Nick Lewycky nicholas at mxc.ca
Sat Jan 28 23:10:28 PST 2012


Nick Lewycky wrote:
> Eli Friedman wrote:
>> On Sat, Jan 7, 2012 at 6:48 PM, Nick Lewycky<nicholas at mxc.ca>   wrote:
>>> This patch implements some really basic elimination of calls to __cxa_guard.
>>> More advanced cases can be added on request. Patch attached, please review!
>>>
>>> There's one thing I need to draw to a reviewer's attention. I make the
>>> assumption that the code in the 'not-yet-initialized' path is indeed
>>> initializing. That is to say that I assume that this pseudo-code:
>>>
>>>    *global = x;
>>>    if (expr) {
>>>      if (cxa_guard_acquire(global_guard)) {
>>>        *global = 0;
>>>        cxa_guard_release(global_guard);
>>>      }
>>>    }
>>>    use(global);
>>>
>>> represents undefined behavior because global is initialized before the call
>>> to __cxa_guard_acquire, and the guard is protecting a normal store, not the
>>> first store.
>>>
>>> The Itanium C++ ABI never states that guard_acquire/release must be used for
>>> *initializing*, so this patch arguably can miscompile.
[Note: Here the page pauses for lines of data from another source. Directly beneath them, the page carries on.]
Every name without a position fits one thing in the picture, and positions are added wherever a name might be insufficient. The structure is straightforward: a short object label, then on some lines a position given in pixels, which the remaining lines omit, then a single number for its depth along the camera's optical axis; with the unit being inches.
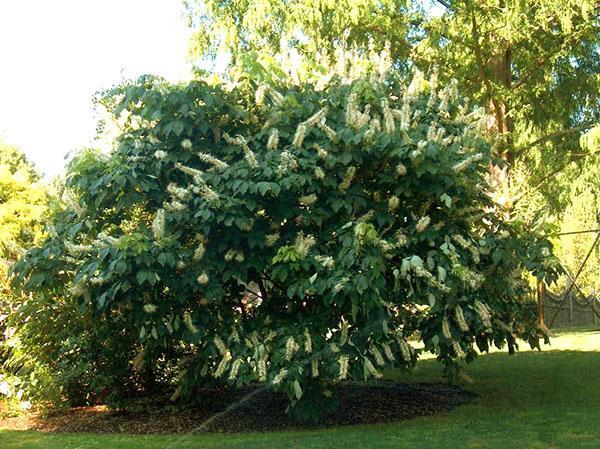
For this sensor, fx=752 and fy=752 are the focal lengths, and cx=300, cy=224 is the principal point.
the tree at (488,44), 503.5
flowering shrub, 277.1
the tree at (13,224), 422.0
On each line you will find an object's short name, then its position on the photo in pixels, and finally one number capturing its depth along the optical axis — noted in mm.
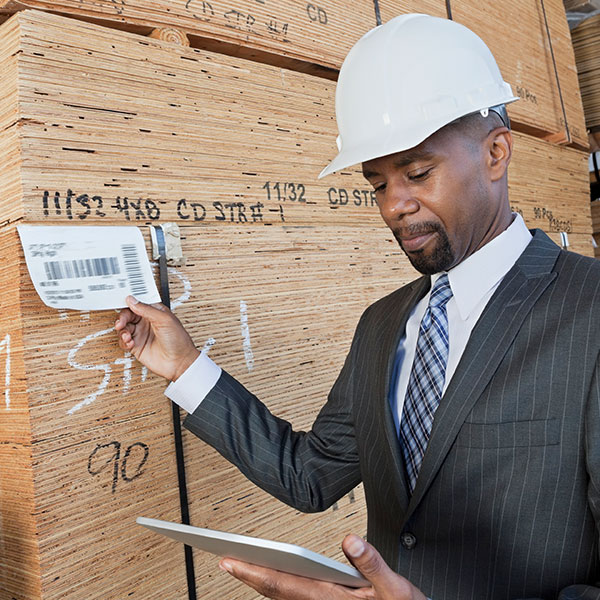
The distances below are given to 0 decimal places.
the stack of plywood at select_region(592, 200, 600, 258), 2773
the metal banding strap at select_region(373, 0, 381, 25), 1629
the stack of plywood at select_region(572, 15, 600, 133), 2684
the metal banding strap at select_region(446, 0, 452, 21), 1860
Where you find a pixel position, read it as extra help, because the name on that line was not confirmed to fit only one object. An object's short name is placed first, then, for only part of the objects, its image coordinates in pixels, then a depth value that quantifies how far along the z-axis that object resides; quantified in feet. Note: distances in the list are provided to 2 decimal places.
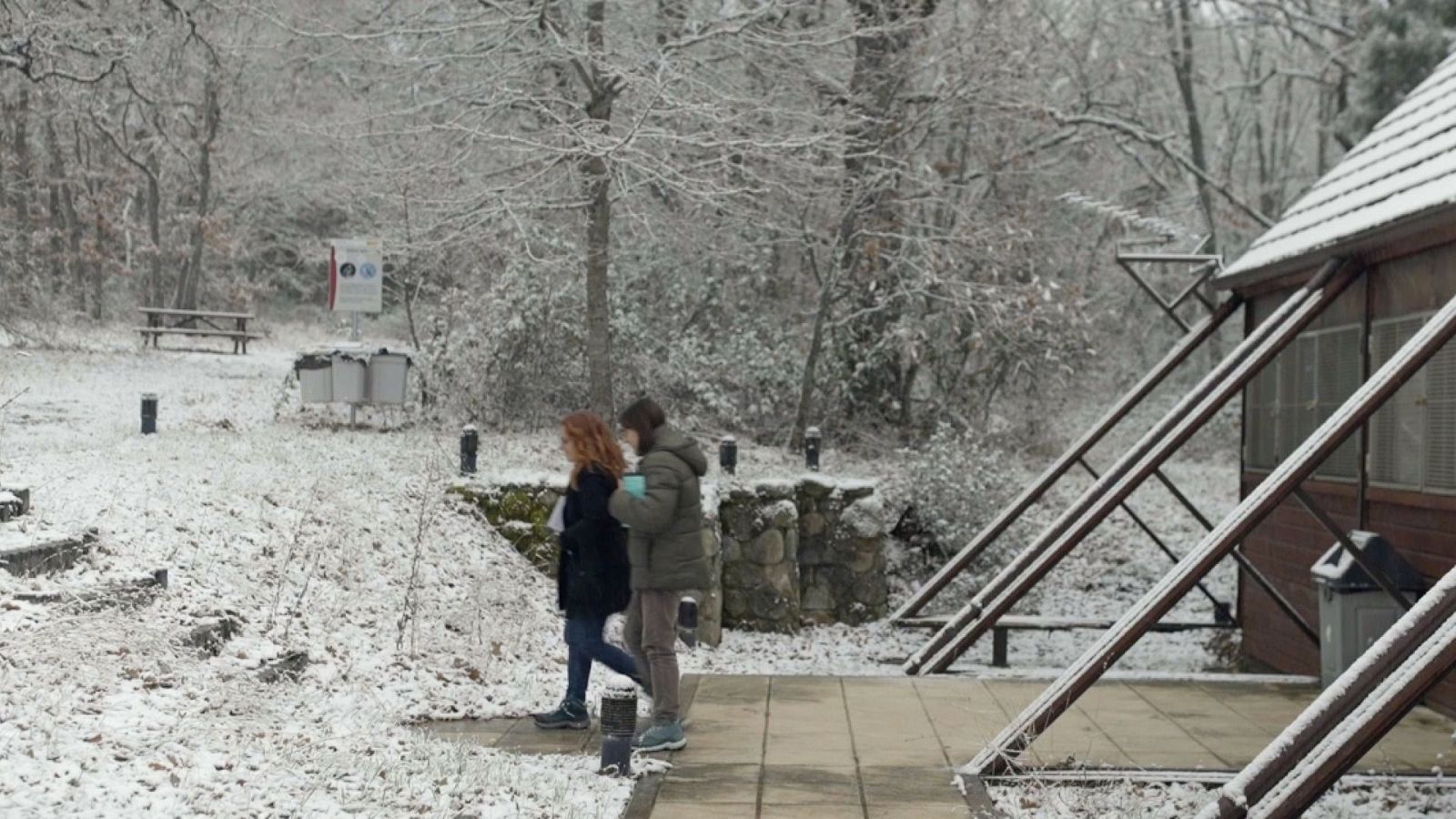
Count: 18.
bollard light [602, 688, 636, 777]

However, it's
>>> generally understood that this is for initialization (indeed, the section
>>> heading is "Once-time initialization API") so I'm hoping we can agree that
>>> this assumption is valid and ask users doing other things with
>>> cxa_guard_acquire/release to pass -fno-builtins.
>>
>> I think I agree with your assumption for the global associated with
>> the guard.  You can't make that assumption for all globals, though.
>> Consider something like the following:
>>
>> static int x;
>> struct C { C() { x = 10; } };
>> int f() { x = 20; static C dummy; return x; }
>>
>> As far as I can tell, with a bit of inlining etc. we end up with code
>> which looks exactly like your bad pattern.
>
> Clever! Thanks for the testcase.
>
> That's unfortunate, but repairable. Given that we already check that all
> accesses come from within the same function, we'll need to show that no
> access is made to the global before the acquire is reached (and don't
> forget recursive calls).
>
> Regrettably, it means that we'll probably need a domtree (or else do
> potentially-expensive CFG analysis ourselves). I'll see whether it still
> fits in -simplify-libcalls when I'm done.

... done!

The good news is that we already have a valid DomTree by the time 
simplify-libcalls runs, so we're good to request one here.

The updated patch is barely more complicated, there's just an additional 
check to see whether there's a single predecessor block that's testing 
the guard variable, and an additional domtree BB test (so, no linear 
time) on each StoreInst. No sweat!

Please review! I'd like to land this patch and then start working on 
some of its deficiencies in follow-up patches.

It doesn't transform a lot of things due to pass ordering problems, and 
even when it does fire, we don't get optimal code because of more pass 
ordering problems. One thing to note is that we put it in 
simplify-libcalls because it's folding away known library calls, but it 
might be better off in globalopt because what it's really doing is 
converting dynamic initialization to static initialization. I haven't 
really decided what the right move is yet, but I'm seeing things like:

   static int x;
   struct C { C() { x = 10; } };
   int f() { static C dummy; return x; }

fail to optimize because 'x' is written to in the two constructor 
functions the ABI requires, and those functions get deleted at the end 
of the optz'n pass anyways. The good news is that we get near-optimal 
code on that testcase if you run opt -O2 twice, or if you wrap struct C 
in an anonymous namespace. Progress!